Prompt
Copy out each line of the data that includes the string "Left".

[Dataset items]
______

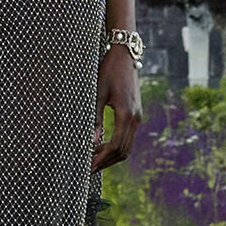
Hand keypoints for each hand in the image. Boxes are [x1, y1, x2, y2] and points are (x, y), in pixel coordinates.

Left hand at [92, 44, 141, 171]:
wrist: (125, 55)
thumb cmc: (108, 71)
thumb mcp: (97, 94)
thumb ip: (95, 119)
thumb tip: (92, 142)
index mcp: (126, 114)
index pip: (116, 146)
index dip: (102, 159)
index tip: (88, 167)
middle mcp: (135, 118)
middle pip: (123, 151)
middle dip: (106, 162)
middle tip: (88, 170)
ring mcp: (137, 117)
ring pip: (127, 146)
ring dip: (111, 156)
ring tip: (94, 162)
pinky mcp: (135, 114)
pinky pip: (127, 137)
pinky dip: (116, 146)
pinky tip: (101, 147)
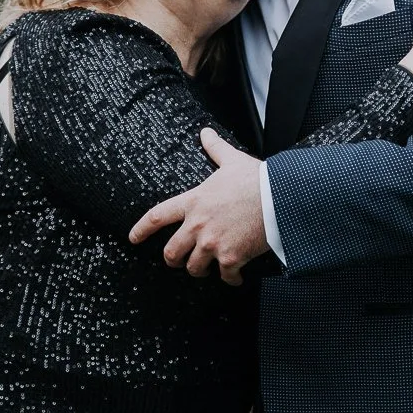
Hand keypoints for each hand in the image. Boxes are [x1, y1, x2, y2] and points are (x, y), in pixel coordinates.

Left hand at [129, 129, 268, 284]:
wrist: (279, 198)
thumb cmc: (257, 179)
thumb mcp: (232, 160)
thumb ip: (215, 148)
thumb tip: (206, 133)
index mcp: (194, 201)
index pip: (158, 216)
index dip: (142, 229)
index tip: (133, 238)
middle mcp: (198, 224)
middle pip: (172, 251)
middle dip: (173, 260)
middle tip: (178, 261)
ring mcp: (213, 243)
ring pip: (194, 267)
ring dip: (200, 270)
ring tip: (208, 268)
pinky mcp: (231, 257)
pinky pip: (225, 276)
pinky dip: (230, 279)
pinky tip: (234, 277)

______

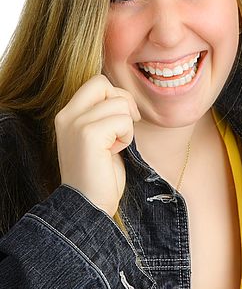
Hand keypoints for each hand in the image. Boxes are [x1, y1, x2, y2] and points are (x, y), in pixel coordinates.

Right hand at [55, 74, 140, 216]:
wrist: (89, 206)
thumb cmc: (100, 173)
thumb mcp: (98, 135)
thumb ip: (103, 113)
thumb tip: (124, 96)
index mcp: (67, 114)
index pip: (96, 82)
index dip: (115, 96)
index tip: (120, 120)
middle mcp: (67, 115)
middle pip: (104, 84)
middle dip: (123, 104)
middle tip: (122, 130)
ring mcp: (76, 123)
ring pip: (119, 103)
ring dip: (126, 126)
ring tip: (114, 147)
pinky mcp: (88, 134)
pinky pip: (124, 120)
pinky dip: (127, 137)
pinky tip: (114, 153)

______

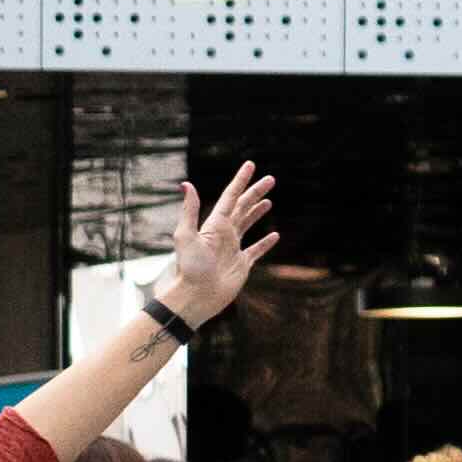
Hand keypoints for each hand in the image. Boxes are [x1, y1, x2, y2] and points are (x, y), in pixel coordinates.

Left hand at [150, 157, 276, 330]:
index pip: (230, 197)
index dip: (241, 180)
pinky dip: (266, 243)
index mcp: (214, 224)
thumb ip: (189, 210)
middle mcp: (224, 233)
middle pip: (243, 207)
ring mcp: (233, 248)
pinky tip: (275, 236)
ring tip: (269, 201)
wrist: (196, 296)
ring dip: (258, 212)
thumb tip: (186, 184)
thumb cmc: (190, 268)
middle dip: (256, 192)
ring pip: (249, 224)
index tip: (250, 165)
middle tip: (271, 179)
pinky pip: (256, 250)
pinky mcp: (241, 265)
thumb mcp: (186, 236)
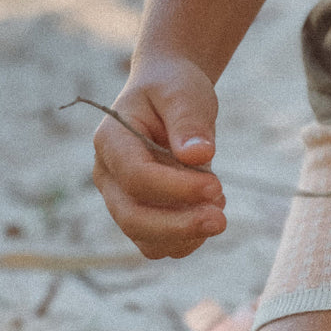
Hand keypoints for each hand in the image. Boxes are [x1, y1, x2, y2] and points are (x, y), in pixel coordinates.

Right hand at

______

Answer to the exercise
Left hand at [92, 44, 141, 171]:
Left hand at [129, 129, 268, 284]:
Left hand at [150, 157, 276, 330]:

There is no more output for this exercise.